Dataset records Block Start

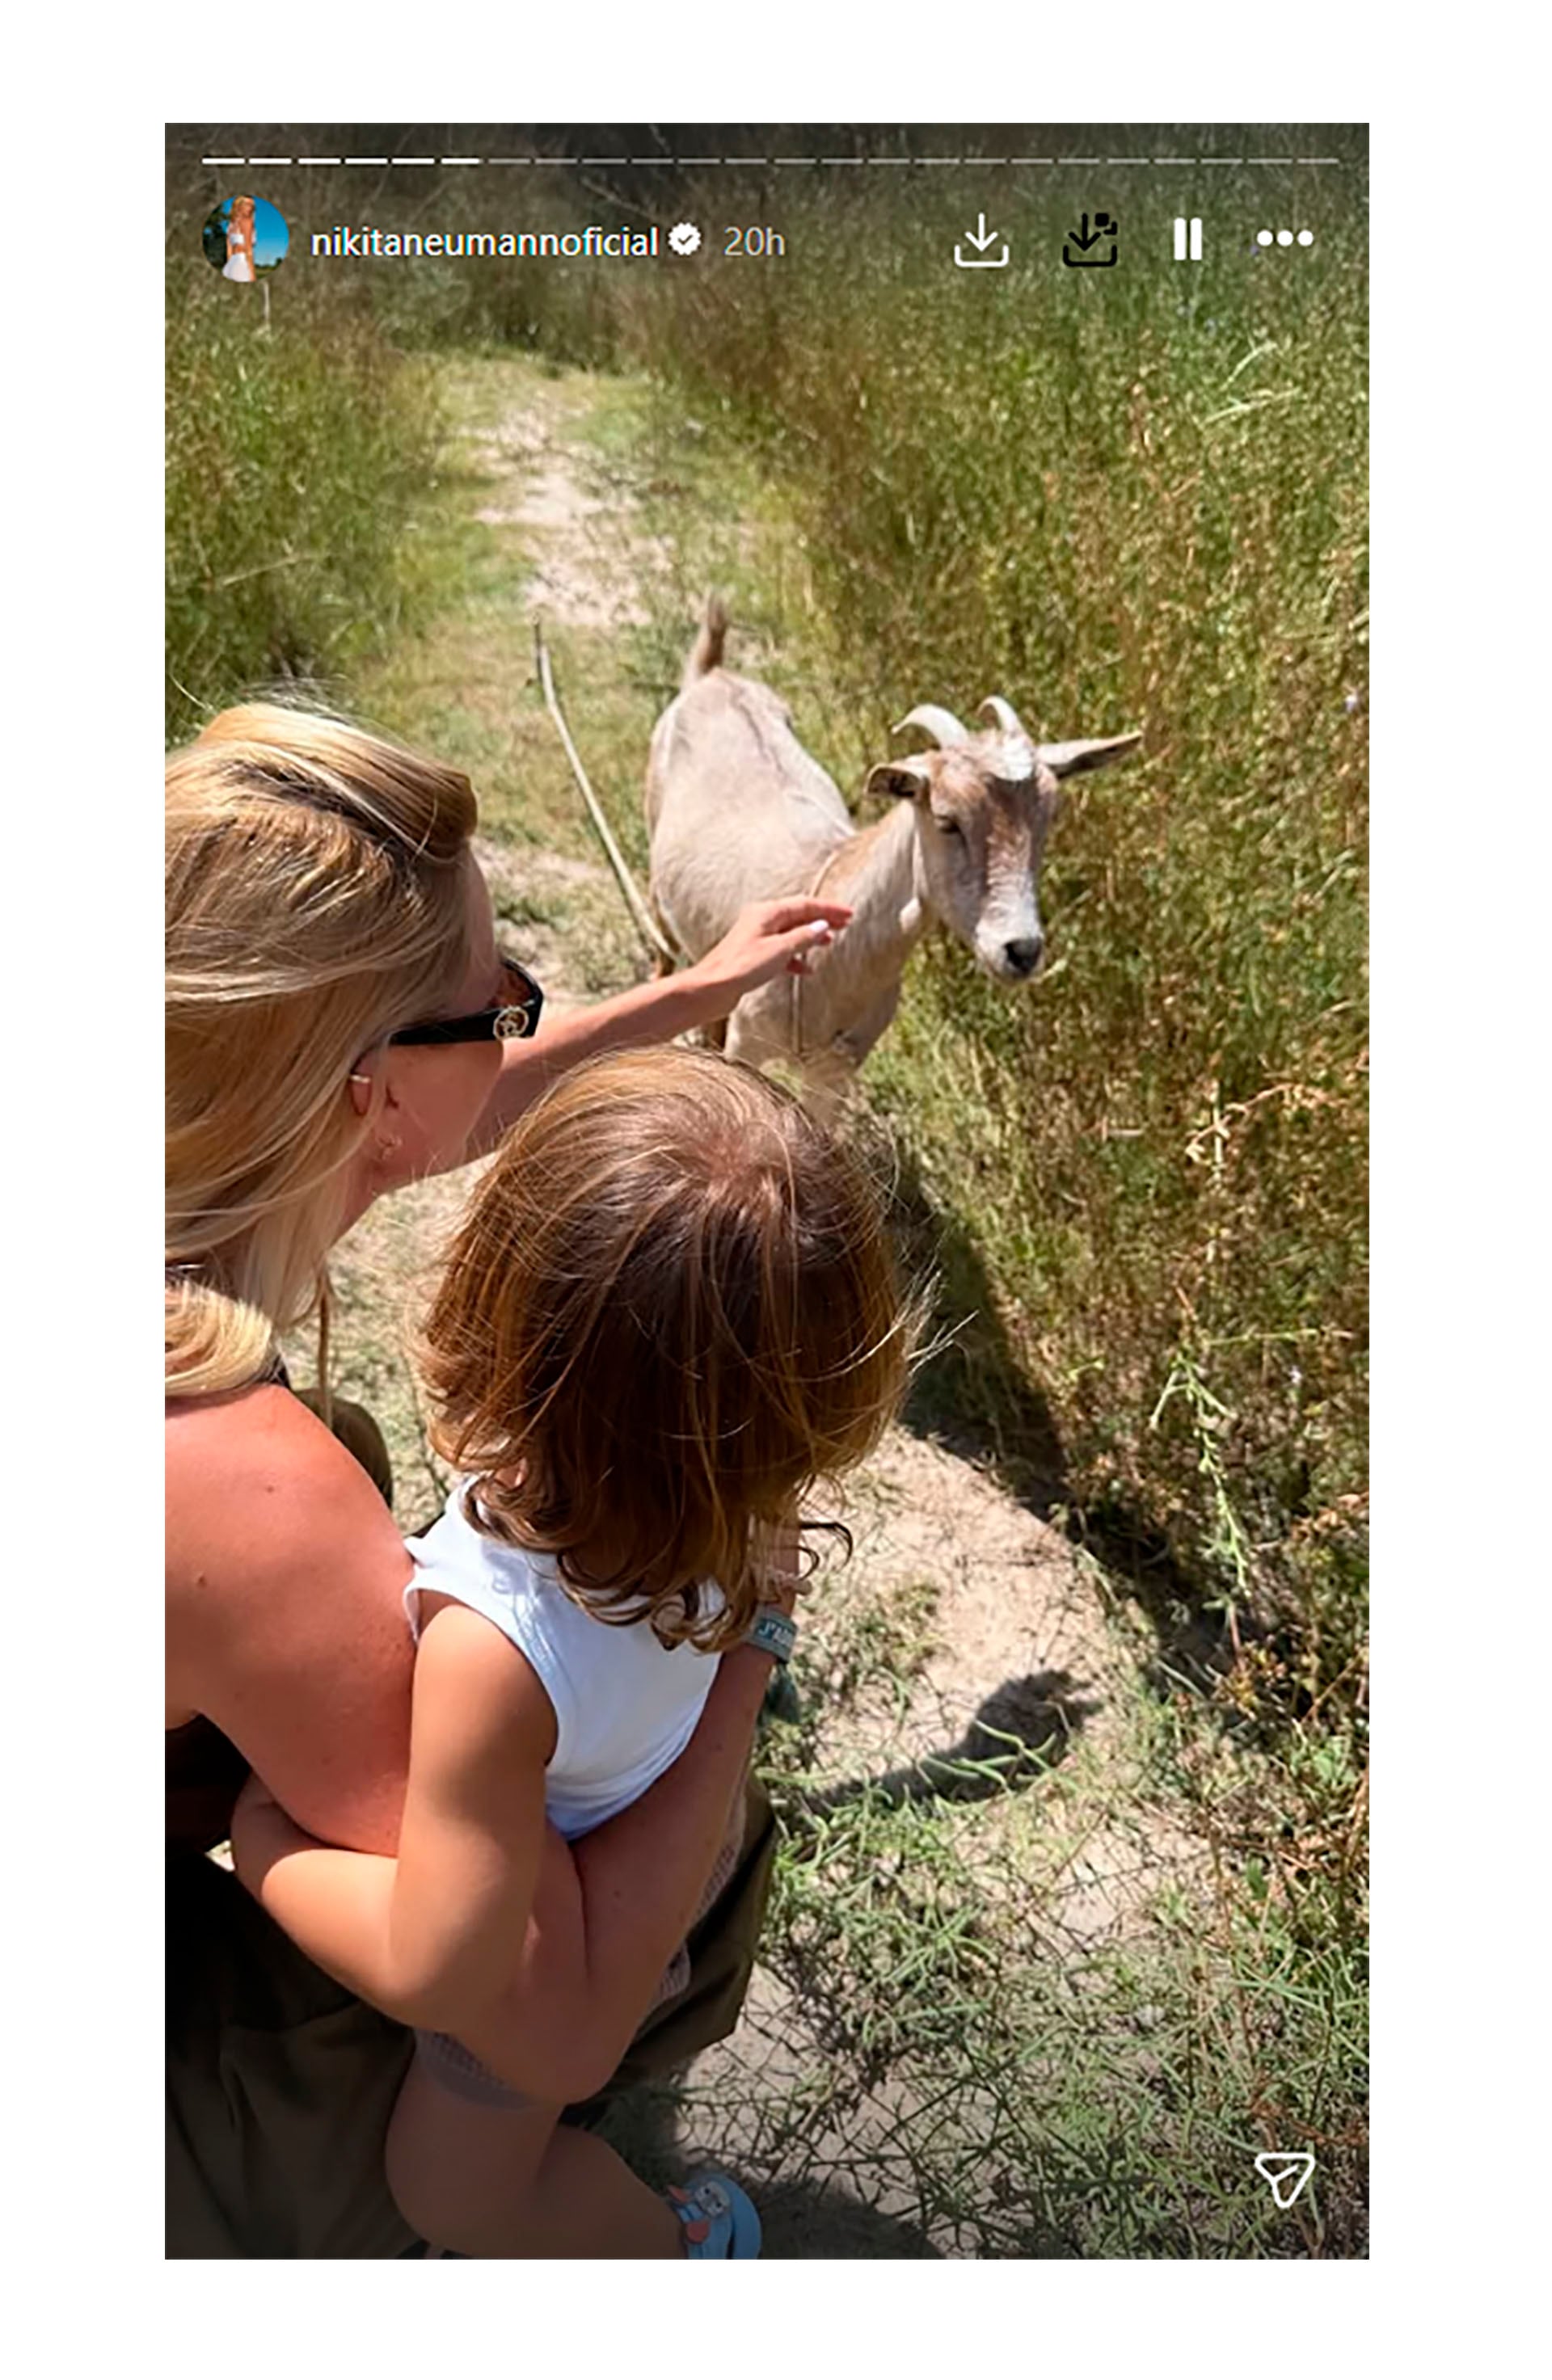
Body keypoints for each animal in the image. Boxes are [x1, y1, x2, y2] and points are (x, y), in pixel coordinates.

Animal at [644, 599, 1141, 1115]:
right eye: (946, 819)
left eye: (1050, 815)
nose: (1021, 949)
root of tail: (713, 674)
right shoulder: (750, 1042)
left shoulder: (835, 1071)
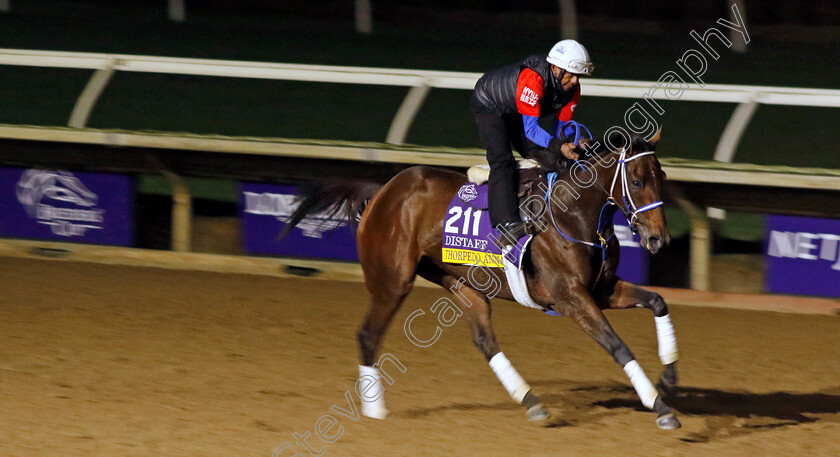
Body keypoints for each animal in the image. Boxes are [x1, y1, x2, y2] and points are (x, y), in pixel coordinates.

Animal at [286, 127, 680, 428]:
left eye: (661, 178)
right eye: (637, 180)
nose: (659, 240)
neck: (573, 214)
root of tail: (381, 192)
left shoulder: (602, 290)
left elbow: (658, 301)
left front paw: (670, 380)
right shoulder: (570, 296)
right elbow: (617, 345)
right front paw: (659, 406)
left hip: (460, 283)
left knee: (484, 339)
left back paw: (531, 401)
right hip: (393, 280)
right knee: (368, 334)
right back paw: (375, 410)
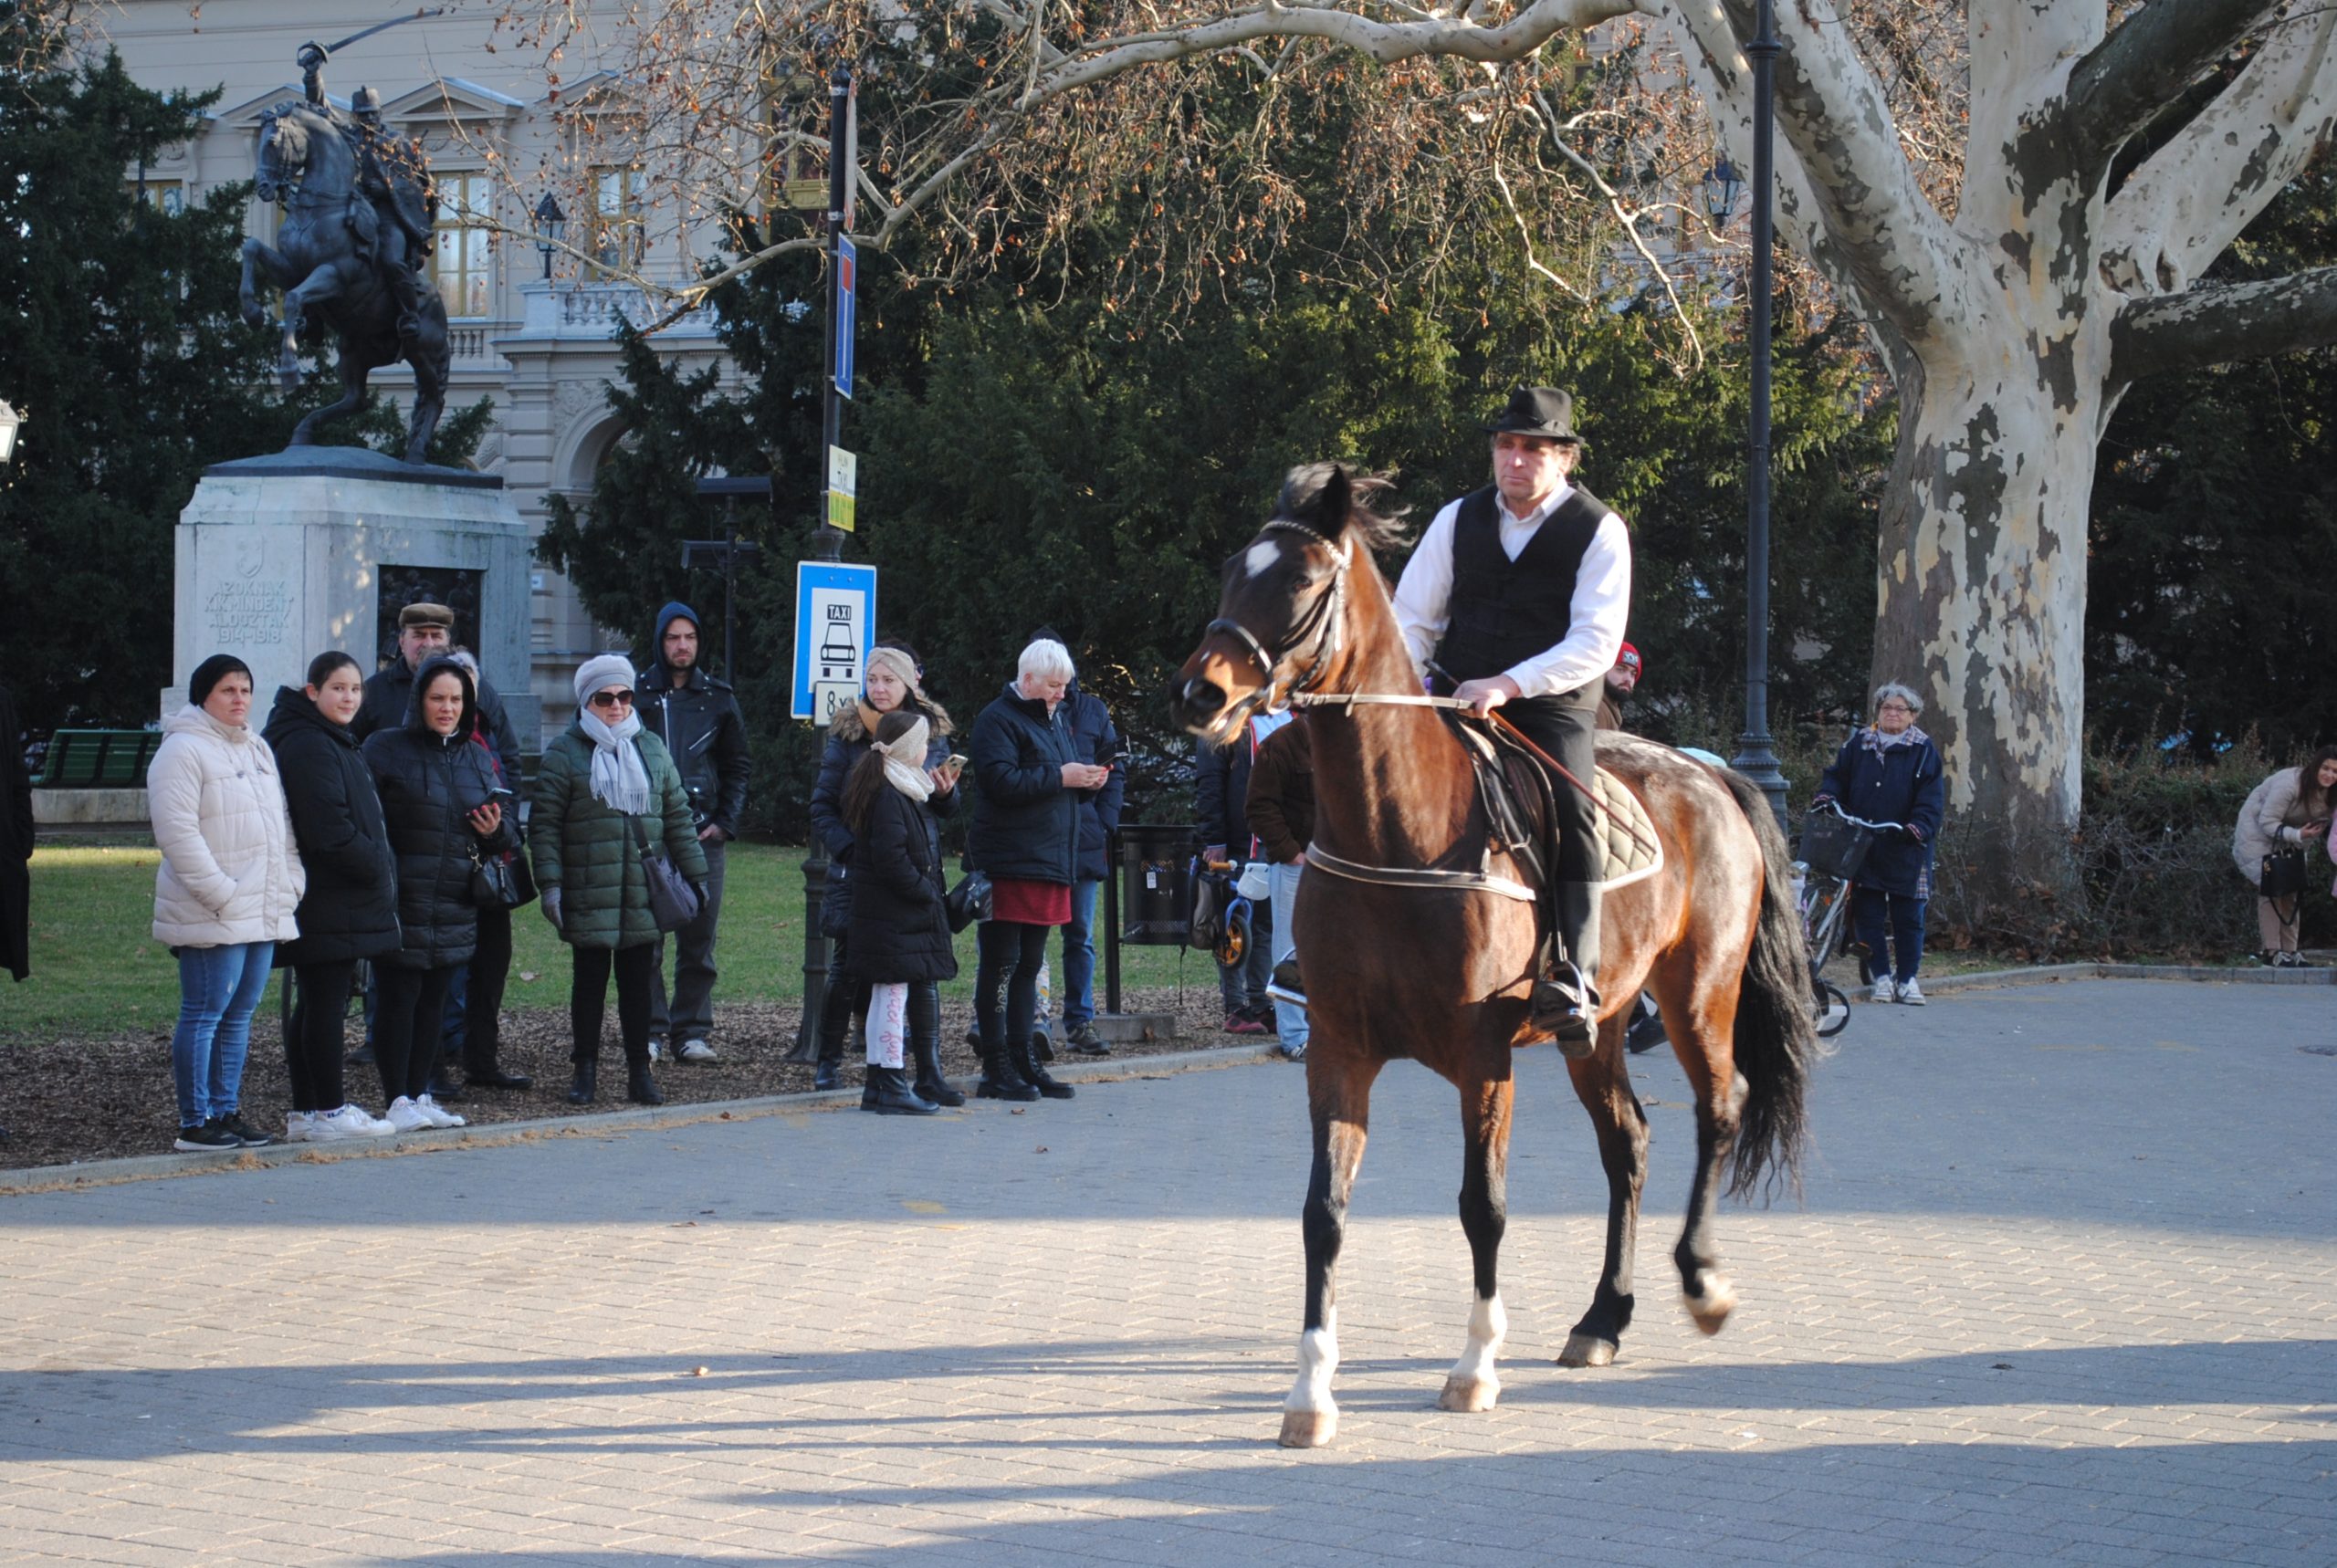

Dataset records Block End

→ Description of the task
Omit all pictures while transcribing the entries verbatim.

→ Answer space
Body keypoints for each animal in the image. Boxes are [x1, y1, x2, y2] and points are (x, y), in pixel coordinates.

Animal at [644, 599, 1141, 1115]:
right eye: (946, 819)
left eye: (1050, 815)
nose: (1021, 949)
root of tail: (713, 674)
right shoulder: (750, 1042)
left shoulder: (835, 1071)
Body keypoints for each animal in the image. Boxes are [x1, y1, x2, y2] and points are (x, y), in pixel coordinates.

Animal at [286, 127, 680, 428]:
left eye: (661, 178)
right eye: (637, 180)
nose: (659, 240)
neck: (573, 214)
root of tail: (381, 192)
left shoulder: (602, 290)
left elbow: (658, 301)
left front paw: (670, 380)
right shoulder: (570, 296)
right elbow: (617, 345)
right front paw: (659, 406)
left hip: (460, 283)
left knee: (484, 339)
left back paw: (531, 401)
right hip: (393, 280)
right knee: (368, 334)
right back paw: (375, 410)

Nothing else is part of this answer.